Swift Taps Global Banking Giants to Pilot 24/7 Blockchain Ledger
Seventeen major institutions sign on to test around-the-clock liquidity and instant global value transfer.
Swift announced that its blockchain ledger is ready for initial use, enabling early adopter financial institutions to support cross-border payments around the clock using tokenized deposits.
The global cooperative, known for its vast messaging network used by banks to move money, called it a decisive step in scaling the benefits of digital value.
Cross-Border Velocity and Efficiency
So far, 17 banks from six continents are preparing to pilot live transactions on the ledger. They include ANZ, BNP Paribas, BNY, Citi, DBS, First Abu Dhabi Bank, FirstRand Bank Limited, HSBC, Itaú Unibanco, Lloyds Bank, Mashreq, MUFG Bank, OCBC, Standard Chartered, UBS, UOB and Wells Fargo. The shared ledger gives these participating banks a more secure layer for bank-issued tokenized deposits on their own ledgers, Swift argues.
Swift said banks stand to gain an improved client experience and greater global liquidity efficiency—even overnight and on weekends—without compromising existing compliance, credit, risk, and control standards.
It is the first use case for the ledger, which Swift announced last year and said it designed and built with feedback from international financial institutions in nine months. Swift said the development sets the stage for further innovation and interoperability on infrastructure, which it said is trusted to move the equivalent of world GDP every two to three days between more than 200 markets.
“With our new ledger capability, we’re extending the trust and stability of established finance into the frontiers of digital money.

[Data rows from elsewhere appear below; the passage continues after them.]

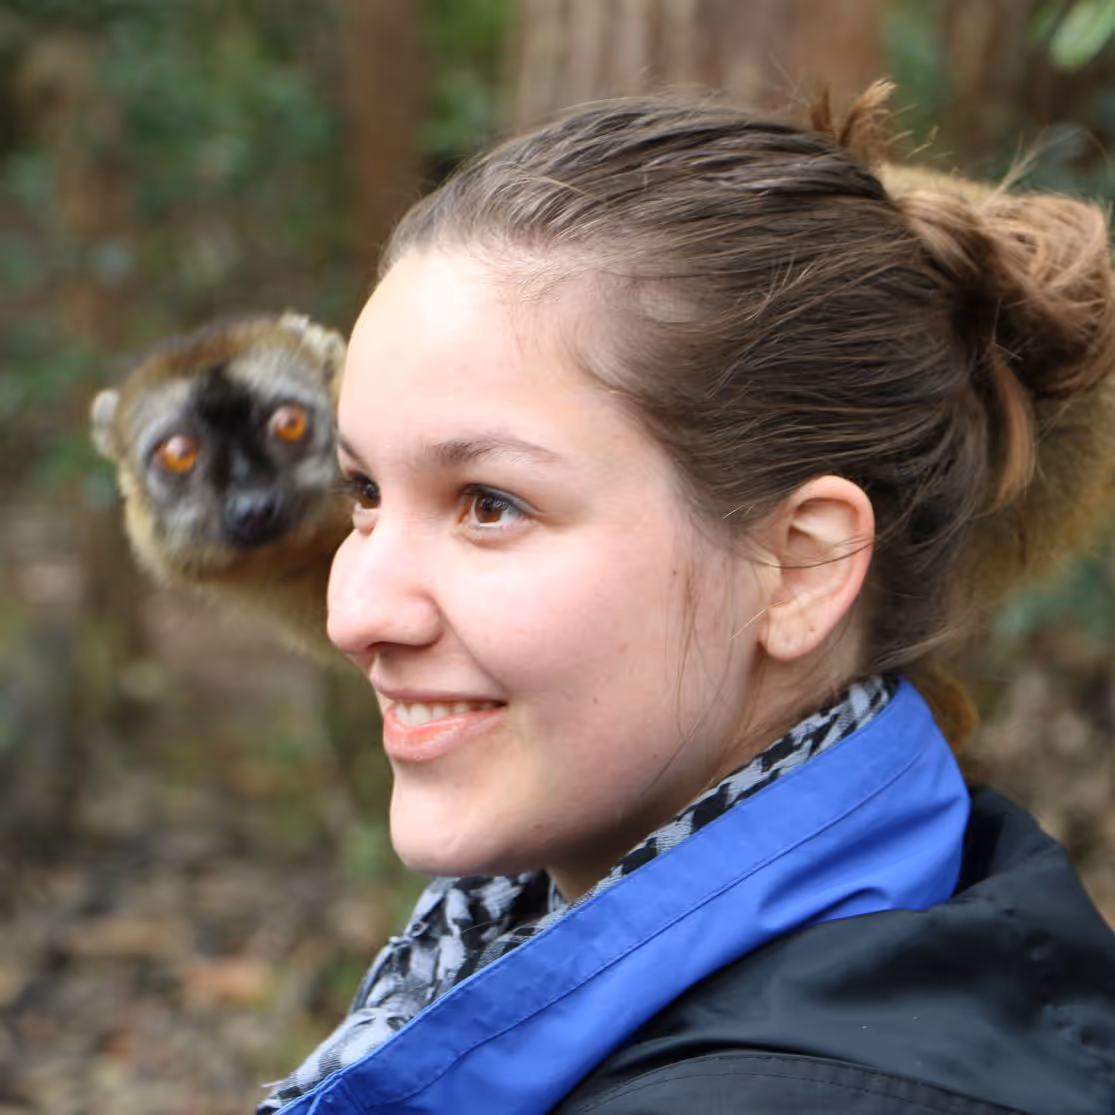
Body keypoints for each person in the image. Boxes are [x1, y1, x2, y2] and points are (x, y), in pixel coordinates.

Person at [259, 84, 1115, 1114]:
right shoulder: (965, 898)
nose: (353, 613)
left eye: (490, 503)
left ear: (797, 566)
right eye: (362, 491)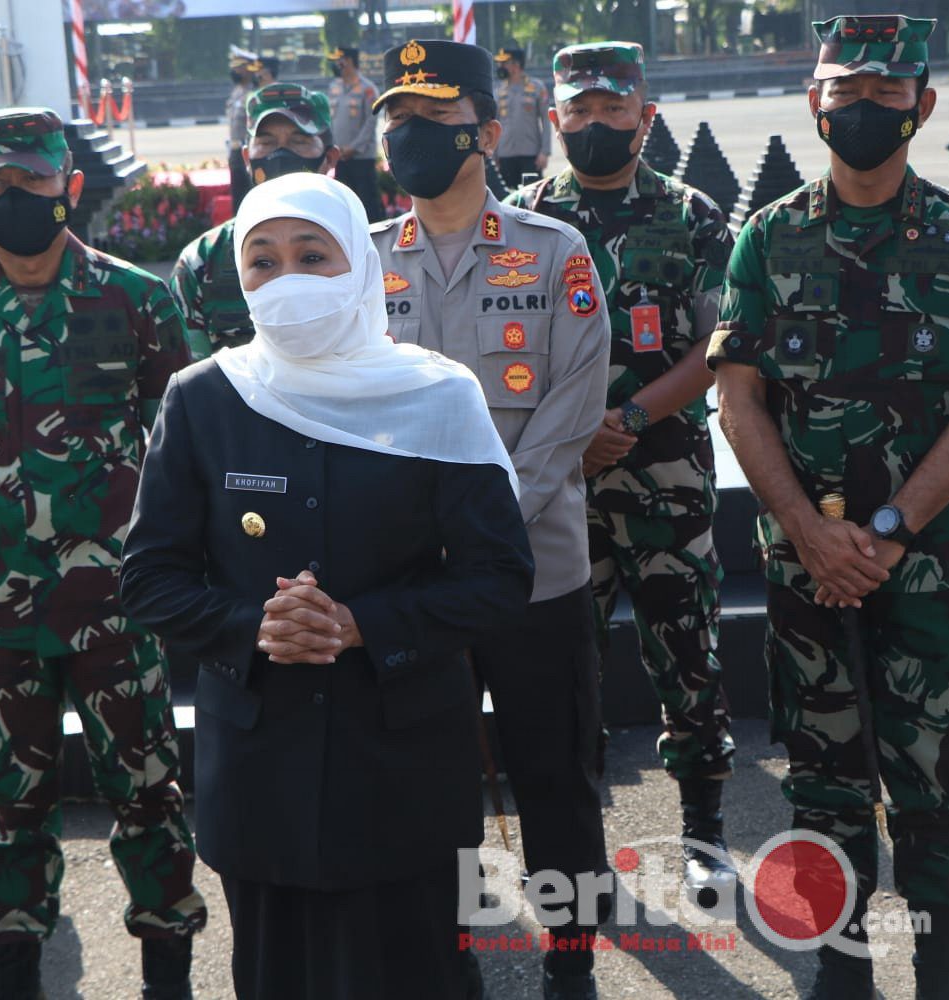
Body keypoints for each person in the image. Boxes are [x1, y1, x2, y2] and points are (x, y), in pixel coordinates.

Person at [123, 171, 534, 1000]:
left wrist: (361, 625)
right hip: (262, 765)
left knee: (420, 974)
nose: (288, 282)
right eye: (262, 263)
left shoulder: (438, 395)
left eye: (313, 256)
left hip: (403, 760)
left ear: (359, 268)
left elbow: (499, 578)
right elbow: (149, 580)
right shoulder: (203, 398)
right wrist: (254, 628)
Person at [710, 15, 949, 1000]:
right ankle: (840, 964)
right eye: (845, 91)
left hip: (924, 563)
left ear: (924, 108)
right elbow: (740, 400)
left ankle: (941, 963)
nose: (863, 109)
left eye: (886, 95)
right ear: (814, 102)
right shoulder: (770, 237)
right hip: (808, 564)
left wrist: (888, 531)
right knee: (822, 774)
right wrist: (810, 529)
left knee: (933, 774)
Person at [0, 107, 206, 999]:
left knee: (148, 790)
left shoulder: (137, 299)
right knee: (6, 802)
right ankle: (16, 960)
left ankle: (167, 964)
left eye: (34, 180)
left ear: (69, 187)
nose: (17, 196)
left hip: (116, 600)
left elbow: (174, 437)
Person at [370, 39, 612, 1000]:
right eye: (398, 122)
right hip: (407, 576)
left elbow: (574, 401)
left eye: (433, 119)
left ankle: (572, 960)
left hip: (530, 568)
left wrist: (488, 522)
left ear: (486, 129)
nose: (412, 137)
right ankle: (450, 955)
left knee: (552, 775)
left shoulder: (554, 252)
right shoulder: (366, 262)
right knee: (430, 784)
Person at [507, 40, 739, 904]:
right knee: (567, 667)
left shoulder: (694, 215)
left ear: (646, 114)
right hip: (555, 484)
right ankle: (582, 841)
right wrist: (575, 438)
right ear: (556, 117)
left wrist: (631, 417)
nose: (596, 124)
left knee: (688, 651)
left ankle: (705, 828)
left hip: (665, 473)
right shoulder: (522, 218)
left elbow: (720, 345)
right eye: (580, 110)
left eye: (614, 109)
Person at [171, 82, 339, 354]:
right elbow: (194, 375)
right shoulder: (202, 261)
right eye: (267, 142)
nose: (281, 154)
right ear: (248, 158)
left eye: (299, 141)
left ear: (330, 158)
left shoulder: (359, 248)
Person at [327, 45, 385, 221]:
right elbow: (330, 119)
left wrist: (354, 147)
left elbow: (371, 122)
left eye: (340, 61)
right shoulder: (334, 87)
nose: (337, 65)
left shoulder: (368, 89)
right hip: (340, 156)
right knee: (343, 202)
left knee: (367, 201)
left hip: (361, 156)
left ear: (349, 61)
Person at [494, 43, 552, 190]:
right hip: (505, 156)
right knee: (507, 199)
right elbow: (494, 124)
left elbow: (546, 121)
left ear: (516, 65)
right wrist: (494, 156)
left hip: (531, 155)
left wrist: (544, 152)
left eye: (504, 63)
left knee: (532, 197)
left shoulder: (537, 87)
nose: (500, 66)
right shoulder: (498, 92)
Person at [227, 52, 258, 213]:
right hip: (234, 150)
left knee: (247, 197)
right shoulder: (237, 91)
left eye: (239, 68)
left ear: (248, 69)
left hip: (247, 151)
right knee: (237, 199)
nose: (235, 72)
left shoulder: (254, 93)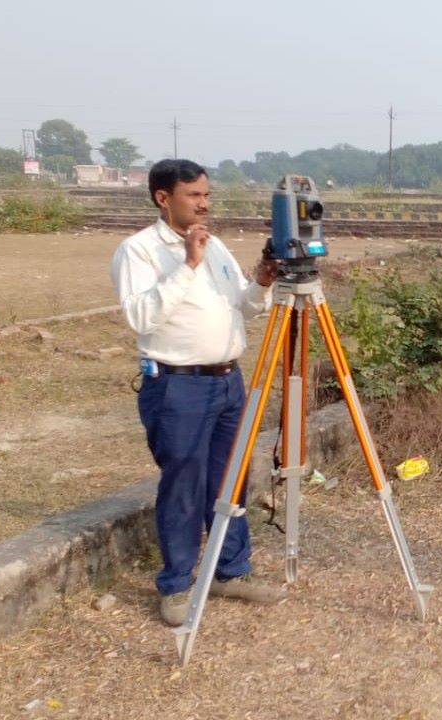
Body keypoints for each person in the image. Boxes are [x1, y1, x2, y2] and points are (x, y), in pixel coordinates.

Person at [111, 159, 281, 626]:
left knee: (230, 479)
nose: (204, 203)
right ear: (163, 198)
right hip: (176, 386)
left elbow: (241, 308)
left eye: (207, 194)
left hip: (228, 380)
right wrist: (188, 264)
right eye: (193, 195)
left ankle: (230, 570)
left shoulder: (217, 245)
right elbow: (142, 318)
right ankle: (176, 583)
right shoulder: (139, 251)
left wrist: (261, 283)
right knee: (183, 482)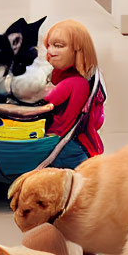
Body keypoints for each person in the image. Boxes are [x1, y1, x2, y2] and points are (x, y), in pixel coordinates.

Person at [41, 19, 104, 160]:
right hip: (67, 143)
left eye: (58, 46)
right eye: (49, 46)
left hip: (59, 146)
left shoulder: (74, 83)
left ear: (78, 50)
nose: (51, 51)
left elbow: (39, 103)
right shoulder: (80, 78)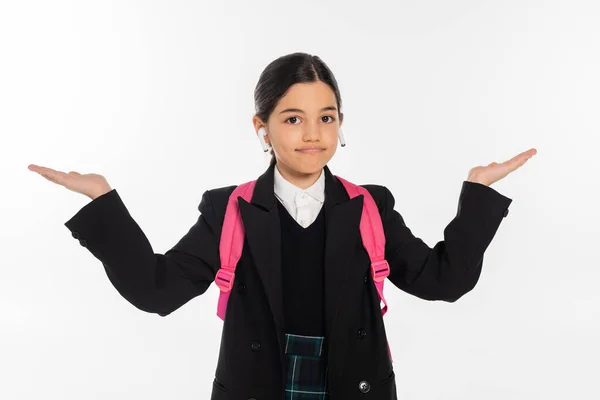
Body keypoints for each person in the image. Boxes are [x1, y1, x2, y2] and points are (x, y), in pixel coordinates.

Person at [28, 52, 536, 400]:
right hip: (256, 385)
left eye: (327, 117)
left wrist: (479, 196)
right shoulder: (228, 207)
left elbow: (443, 282)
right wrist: (102, 202)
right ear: (262, 128)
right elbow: (157, 290)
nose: (313, 134)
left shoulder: (369, 206)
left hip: (356, 386)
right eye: (293, 119)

It allows tokenised value to move across borders with the velocity and flexibility modern commerce expects, while maintaining the same high levels of resiliency, security, and compliance global finance requires,” Thierry Chilosi, chief business officer at Swift, said in a prepared statement. “The strong support from banks shows the practical value of this approach — one that will help scale benefits globally while creating a foundation for future innovation in areas like programmable money and agentic commerce.”
Meeting G20 Targets
Following its initial go-live phase, Swift plans to expand the ledger’s functionality and availability. This builds on its existing infrastructure, where 75% of network payments already reach beneficiary banks within 10 minutes, or even seconds. The upgrades aim to help the industry meet Group of 20 international transaction targets.
Swift said it is also implementing a retail payments framework with its community aimed at ensuring upfront transparency on fees, full value delivery, and a faster, more consistent experience for consumers. Together with the ledger, Swift said, those upgrades lay the groundwork for value to move in any regulated form, anywhere, with high levels of security and resilience.